*Aim of the exercise*
Please present everything from the start of the records down to the line containing "124L49 158L71 192H82V206L89" as a Markdown table with the columns Row and Text, numbering each row and leaving out blank lines.

*Material for this exercise*
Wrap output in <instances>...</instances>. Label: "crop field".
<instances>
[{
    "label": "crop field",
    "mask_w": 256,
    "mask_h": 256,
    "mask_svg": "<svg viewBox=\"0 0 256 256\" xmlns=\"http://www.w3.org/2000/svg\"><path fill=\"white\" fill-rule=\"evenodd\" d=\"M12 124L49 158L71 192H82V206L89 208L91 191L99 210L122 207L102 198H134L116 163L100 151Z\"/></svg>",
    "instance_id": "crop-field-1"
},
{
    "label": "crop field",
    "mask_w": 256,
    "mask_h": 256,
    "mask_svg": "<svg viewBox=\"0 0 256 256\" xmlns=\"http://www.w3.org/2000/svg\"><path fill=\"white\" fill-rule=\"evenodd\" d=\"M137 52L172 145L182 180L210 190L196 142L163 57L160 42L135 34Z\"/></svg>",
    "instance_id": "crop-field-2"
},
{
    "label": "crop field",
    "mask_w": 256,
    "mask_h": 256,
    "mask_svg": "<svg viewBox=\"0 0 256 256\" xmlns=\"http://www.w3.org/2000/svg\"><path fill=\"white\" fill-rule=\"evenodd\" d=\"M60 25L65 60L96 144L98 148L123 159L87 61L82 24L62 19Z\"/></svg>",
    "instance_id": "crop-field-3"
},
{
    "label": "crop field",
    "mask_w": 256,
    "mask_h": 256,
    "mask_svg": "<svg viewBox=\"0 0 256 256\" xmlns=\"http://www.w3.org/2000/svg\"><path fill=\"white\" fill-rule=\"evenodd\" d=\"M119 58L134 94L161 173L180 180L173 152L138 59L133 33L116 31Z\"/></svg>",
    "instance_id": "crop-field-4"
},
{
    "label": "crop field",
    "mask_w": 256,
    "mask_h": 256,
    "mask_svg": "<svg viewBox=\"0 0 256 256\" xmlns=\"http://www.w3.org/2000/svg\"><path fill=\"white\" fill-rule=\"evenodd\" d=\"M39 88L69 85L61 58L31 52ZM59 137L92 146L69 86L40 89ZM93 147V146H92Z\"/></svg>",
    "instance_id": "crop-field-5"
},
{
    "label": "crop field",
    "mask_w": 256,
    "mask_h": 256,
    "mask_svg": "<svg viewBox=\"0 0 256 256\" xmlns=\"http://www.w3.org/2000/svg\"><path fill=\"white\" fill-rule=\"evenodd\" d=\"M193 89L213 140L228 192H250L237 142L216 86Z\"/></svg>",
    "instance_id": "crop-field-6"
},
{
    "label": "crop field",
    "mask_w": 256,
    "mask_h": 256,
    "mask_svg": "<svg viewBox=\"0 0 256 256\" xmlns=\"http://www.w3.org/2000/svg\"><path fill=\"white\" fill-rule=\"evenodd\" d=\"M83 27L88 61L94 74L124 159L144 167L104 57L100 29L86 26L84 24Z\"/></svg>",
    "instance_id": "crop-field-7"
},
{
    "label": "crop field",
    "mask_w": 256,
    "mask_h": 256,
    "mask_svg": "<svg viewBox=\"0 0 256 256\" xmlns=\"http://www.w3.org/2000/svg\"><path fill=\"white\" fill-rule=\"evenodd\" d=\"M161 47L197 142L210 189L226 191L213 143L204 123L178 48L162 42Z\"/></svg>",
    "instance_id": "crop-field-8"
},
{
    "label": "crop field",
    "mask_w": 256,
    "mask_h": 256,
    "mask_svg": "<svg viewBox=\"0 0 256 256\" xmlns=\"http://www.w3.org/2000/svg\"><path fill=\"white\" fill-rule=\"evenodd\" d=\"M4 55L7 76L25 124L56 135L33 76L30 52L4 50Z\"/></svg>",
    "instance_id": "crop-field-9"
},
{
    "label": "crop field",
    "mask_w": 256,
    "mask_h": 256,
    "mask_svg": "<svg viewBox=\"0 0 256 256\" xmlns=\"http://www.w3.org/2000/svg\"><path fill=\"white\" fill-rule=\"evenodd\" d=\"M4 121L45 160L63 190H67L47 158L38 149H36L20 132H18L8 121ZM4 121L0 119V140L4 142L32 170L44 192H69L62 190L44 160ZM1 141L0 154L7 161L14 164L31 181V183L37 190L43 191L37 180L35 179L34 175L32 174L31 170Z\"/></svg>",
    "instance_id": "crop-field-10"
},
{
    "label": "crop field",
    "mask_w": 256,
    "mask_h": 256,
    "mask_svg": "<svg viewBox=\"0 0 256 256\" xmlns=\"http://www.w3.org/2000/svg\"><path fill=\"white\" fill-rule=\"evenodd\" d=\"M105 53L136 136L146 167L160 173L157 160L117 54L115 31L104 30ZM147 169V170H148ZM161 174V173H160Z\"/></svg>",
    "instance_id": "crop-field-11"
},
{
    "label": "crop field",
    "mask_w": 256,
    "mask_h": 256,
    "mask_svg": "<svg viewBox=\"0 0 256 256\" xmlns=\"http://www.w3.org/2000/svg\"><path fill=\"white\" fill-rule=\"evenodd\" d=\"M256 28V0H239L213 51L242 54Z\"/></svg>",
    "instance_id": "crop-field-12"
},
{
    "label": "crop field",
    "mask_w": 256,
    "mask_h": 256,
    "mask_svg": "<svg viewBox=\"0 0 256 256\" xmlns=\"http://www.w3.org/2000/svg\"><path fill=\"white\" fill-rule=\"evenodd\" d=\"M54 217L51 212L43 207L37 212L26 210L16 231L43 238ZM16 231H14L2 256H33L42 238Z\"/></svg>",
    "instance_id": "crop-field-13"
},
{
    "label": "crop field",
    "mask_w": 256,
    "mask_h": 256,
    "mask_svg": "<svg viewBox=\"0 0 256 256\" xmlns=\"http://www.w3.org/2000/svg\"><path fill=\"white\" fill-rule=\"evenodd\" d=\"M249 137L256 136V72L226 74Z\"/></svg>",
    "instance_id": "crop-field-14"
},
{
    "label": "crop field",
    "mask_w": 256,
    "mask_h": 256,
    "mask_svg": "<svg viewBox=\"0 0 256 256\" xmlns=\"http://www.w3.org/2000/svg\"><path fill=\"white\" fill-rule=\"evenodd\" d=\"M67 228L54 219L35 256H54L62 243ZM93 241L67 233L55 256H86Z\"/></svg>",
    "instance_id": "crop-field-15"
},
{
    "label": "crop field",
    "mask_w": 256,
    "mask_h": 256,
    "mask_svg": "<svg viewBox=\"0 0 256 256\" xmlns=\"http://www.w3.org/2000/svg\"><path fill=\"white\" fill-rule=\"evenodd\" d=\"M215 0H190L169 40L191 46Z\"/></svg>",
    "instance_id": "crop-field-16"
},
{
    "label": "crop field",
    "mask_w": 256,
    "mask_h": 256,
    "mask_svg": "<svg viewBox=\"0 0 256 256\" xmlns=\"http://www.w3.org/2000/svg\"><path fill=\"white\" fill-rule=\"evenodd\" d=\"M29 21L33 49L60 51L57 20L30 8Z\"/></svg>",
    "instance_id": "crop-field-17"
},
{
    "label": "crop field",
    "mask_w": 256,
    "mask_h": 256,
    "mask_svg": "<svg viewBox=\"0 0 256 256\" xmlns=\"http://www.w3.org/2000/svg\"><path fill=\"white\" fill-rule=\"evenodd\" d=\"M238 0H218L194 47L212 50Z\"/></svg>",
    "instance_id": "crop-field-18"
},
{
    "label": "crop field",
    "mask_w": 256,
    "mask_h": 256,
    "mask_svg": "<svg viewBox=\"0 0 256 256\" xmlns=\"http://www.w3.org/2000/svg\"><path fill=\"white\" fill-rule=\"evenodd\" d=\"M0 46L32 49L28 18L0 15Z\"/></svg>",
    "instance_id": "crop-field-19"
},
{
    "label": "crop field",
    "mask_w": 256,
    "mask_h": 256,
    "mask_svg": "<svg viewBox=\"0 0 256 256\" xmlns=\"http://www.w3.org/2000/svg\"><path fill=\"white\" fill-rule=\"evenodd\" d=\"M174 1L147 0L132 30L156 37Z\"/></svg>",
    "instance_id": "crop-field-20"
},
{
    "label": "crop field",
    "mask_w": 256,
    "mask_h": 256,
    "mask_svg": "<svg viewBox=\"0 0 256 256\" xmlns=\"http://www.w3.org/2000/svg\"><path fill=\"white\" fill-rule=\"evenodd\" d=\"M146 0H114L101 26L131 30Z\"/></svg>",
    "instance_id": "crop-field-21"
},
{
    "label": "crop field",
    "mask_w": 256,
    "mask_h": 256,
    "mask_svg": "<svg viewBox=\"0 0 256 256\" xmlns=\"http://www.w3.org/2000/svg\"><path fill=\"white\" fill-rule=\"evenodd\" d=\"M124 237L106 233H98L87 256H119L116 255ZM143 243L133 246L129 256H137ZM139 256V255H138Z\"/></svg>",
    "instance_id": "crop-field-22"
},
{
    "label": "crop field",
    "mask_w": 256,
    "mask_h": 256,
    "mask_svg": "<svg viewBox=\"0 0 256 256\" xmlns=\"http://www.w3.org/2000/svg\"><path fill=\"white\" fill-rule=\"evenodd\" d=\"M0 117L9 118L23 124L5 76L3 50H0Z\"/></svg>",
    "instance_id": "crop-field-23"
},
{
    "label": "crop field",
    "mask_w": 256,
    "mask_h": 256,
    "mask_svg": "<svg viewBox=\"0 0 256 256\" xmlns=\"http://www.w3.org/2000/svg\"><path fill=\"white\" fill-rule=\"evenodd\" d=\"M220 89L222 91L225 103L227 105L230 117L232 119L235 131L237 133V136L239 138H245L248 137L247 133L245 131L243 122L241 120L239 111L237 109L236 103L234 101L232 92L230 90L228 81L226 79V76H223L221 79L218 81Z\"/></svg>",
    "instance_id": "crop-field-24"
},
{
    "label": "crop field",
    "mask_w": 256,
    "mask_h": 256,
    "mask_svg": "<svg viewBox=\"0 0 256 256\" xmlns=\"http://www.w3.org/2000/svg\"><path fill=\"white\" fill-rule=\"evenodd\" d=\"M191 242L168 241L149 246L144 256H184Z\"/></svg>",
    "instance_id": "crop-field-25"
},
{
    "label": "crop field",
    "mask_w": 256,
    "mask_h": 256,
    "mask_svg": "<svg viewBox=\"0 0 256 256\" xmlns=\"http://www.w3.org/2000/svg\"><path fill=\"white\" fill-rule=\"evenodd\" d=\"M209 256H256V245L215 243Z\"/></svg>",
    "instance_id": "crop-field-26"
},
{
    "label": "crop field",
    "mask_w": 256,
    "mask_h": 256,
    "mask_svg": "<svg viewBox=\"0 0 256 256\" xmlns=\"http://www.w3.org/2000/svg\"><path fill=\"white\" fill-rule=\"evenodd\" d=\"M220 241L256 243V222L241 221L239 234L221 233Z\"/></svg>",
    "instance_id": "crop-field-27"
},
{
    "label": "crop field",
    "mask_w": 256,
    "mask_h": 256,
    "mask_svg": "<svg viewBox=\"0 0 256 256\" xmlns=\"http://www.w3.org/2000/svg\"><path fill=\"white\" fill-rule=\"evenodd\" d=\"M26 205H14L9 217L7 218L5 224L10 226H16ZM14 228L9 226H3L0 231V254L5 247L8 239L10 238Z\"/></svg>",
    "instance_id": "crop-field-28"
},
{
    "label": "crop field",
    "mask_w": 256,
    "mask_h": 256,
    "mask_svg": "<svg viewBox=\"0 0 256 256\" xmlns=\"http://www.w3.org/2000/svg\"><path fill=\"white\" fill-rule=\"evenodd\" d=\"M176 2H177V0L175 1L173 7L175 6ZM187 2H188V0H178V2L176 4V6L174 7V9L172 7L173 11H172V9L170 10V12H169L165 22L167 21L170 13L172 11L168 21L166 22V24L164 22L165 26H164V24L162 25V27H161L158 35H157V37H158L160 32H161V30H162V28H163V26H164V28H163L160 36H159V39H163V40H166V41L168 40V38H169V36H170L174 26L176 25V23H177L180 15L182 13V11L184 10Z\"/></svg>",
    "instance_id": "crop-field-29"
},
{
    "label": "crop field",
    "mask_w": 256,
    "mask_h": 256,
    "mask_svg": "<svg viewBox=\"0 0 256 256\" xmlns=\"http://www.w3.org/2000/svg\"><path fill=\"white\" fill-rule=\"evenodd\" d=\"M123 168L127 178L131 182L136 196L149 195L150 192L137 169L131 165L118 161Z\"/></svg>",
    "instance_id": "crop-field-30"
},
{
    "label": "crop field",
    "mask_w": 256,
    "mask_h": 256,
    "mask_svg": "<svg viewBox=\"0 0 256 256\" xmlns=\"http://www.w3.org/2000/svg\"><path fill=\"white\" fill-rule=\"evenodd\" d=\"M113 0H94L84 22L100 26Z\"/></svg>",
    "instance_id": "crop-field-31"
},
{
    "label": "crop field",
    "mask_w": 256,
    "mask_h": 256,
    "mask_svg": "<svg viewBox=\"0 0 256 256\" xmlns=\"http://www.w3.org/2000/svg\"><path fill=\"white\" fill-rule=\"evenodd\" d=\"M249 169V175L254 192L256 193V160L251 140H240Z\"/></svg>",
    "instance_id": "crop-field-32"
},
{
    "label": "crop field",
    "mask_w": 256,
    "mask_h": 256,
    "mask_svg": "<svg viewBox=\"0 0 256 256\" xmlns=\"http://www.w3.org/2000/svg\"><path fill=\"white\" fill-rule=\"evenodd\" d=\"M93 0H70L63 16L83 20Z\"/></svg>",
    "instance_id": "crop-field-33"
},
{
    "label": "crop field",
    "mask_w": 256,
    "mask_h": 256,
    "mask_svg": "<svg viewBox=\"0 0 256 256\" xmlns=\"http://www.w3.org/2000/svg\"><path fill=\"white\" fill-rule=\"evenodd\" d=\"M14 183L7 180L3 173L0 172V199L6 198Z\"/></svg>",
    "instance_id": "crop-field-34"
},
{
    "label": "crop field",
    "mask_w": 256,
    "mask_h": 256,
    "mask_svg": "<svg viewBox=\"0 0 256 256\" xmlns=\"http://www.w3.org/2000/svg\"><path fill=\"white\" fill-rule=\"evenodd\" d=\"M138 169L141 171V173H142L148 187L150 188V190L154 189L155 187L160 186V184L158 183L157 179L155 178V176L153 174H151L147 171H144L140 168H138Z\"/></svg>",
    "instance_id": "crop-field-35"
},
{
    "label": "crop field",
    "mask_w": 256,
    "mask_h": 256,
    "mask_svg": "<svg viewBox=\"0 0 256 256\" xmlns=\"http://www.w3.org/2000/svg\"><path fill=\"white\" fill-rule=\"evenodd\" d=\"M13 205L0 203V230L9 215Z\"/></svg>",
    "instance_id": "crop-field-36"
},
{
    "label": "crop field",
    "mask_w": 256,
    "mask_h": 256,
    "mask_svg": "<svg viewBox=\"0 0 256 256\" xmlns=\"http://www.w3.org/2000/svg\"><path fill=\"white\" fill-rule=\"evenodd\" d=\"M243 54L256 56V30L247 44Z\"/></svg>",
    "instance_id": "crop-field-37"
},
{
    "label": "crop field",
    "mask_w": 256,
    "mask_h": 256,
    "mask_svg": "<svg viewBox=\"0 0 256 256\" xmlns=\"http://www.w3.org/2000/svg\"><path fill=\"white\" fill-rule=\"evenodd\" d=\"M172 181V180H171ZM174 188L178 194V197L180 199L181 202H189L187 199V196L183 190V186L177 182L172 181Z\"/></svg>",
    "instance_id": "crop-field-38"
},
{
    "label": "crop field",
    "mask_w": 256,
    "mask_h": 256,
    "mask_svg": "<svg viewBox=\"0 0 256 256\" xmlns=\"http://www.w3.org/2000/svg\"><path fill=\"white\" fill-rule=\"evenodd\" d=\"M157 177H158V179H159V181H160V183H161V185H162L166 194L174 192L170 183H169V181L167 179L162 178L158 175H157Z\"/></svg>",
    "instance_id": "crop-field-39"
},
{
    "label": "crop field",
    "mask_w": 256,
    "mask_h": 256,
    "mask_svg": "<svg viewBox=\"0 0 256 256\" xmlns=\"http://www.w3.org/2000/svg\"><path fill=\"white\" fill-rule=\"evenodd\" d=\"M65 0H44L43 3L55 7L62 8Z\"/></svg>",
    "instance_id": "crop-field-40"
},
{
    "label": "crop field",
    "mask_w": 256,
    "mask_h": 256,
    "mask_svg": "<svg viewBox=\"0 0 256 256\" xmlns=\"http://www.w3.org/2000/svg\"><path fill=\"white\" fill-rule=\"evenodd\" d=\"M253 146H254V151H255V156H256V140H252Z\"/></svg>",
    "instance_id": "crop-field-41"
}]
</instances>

*Response to the task*
| Row | Text |
|---|---|
| 1 | Wrap output in <instances>...</instances>. Label: "crop field". |
| 2 | <instances> |
| 3 | [{ |
| 4 |     "label": "crop field", |
| 5 |     "mask_w": 256, |
| 6 |     "mask_h": 256, |
| 7 |     "mask_svg": "<svg viewBox=\"0 0 256 256\" xmlns=\"http://www.w3.org/2000/svg\"><path fill=\"white\" fill-rule=\"evenodd\" d=\"M12 124L49 158L71 192H82V206L89 208L91 191L99 210L122 207L102 198H134L116 163L100 151Z\"/></svg>", |